### Work order
A faithful copy of all the data is required; pictures should not be included.

(Page images and extracted text)
=-=-=
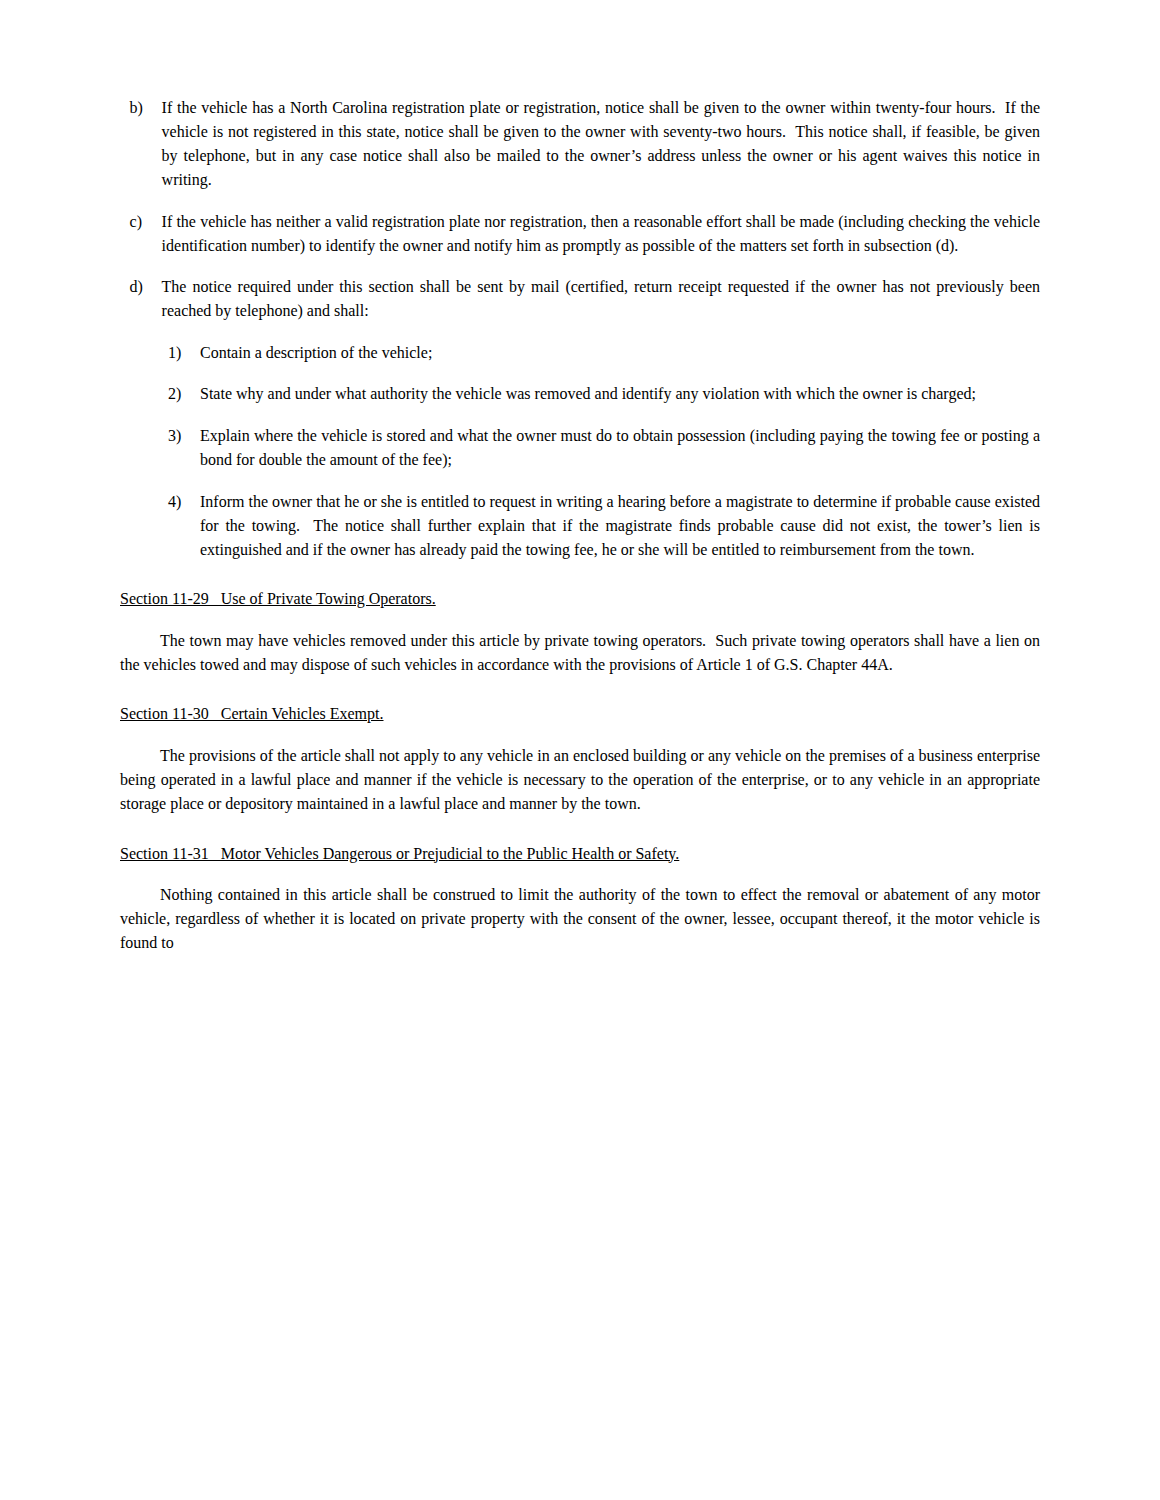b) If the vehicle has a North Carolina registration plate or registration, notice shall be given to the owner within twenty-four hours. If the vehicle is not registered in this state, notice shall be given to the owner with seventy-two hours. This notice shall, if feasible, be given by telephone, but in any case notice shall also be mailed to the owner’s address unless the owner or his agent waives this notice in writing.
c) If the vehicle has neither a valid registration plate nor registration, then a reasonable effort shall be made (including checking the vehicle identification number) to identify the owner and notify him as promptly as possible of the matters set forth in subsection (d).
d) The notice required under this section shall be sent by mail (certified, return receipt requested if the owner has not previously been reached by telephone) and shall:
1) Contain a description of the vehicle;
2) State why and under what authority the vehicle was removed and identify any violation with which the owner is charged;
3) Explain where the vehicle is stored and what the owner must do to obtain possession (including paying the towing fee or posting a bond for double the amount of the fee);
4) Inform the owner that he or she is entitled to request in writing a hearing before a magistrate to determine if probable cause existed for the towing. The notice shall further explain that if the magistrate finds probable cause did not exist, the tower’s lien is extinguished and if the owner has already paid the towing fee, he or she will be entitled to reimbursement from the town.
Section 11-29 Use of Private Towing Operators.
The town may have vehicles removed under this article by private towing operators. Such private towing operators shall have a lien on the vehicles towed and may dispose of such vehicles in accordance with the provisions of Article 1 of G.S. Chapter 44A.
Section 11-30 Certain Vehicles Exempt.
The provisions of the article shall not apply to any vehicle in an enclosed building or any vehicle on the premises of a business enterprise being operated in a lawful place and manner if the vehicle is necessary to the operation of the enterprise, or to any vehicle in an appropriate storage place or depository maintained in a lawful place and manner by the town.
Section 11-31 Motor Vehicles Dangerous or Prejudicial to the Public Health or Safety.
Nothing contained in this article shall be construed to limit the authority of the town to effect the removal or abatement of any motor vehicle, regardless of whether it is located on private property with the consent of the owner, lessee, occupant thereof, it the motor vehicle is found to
=-=-=
### Answer section
b) If the vehicle has a North Carolina registration plate or registration, notice shall be given to the owner within twenty-four hours. If the vehicle is not registered in this state, notice shall be given to the owner with seventy-two hours. This notice shall, if feasible, be given by telephone, but in any case notice shall also be mailed to the owner’s address unless the owner or his agent waives this notice in writing.
c) If the vehicle has neither a valid registration plate nor registration, then a reasonable effort shall be made (including checking the vehicle identification number) to identify the owner and notify him as promptly as possible of the matters set forth in subsection (d).
d) The notice required under this section shall be sent by mail (certified, return receipt requested if the owner has not previously been reached by telephone) and shall:
1) Contain a description of the vehicle;
2) State why and under what authority the vehicle was removed and identify any violation with which the owner is charged;
3) Explain where the vehicle is stored and what the owner must do to obtain possession (including paying the towing fee or posting a bond for double the amount of the fee);
4) Inform the owner that he or she is entitled to request in writing a hearing before a magistrate to determine if probable cause existed for the towing. The notice shall further explain that if the magistrate finds probable cause did not exist, the tower’s lien is extinguished and if the owner has already paid the towing fee, he or she will be entitled to reimbursement from the town.
Section 11-29 Use of Private Towing Operators.
The town may have vehicles removed under this article by private towing operators. Such private towing operators shall have a lien on the vehicles towed and may dispose of such vehicles in accordance with the provisions of Article 1 of G.S. Chapter 44A.
Section 11-30 Certain Vehicles Exempt.
The provisions of the article shall not apply to any vehicle in an enclosed building or any vehicle on the premises of a business enterprise being operated in a lawful place and manner if the vehicle is necessary to the operation of the enterprise, or to any vehicle in an appropriate storage place or depository maintained in a lawful place and manner by the town.
Section 11-31 Motor Vehicles Dangerous or Prejudicial to the Public Health or Safety.
Nothing contained in this article shall be construed to limit the authority of the town to effect the removal or abatement of any motor vehicle, regardless of whether it is located on private property with the consent of the owner, lessee, occupant thereof, it the motor vehicle is found to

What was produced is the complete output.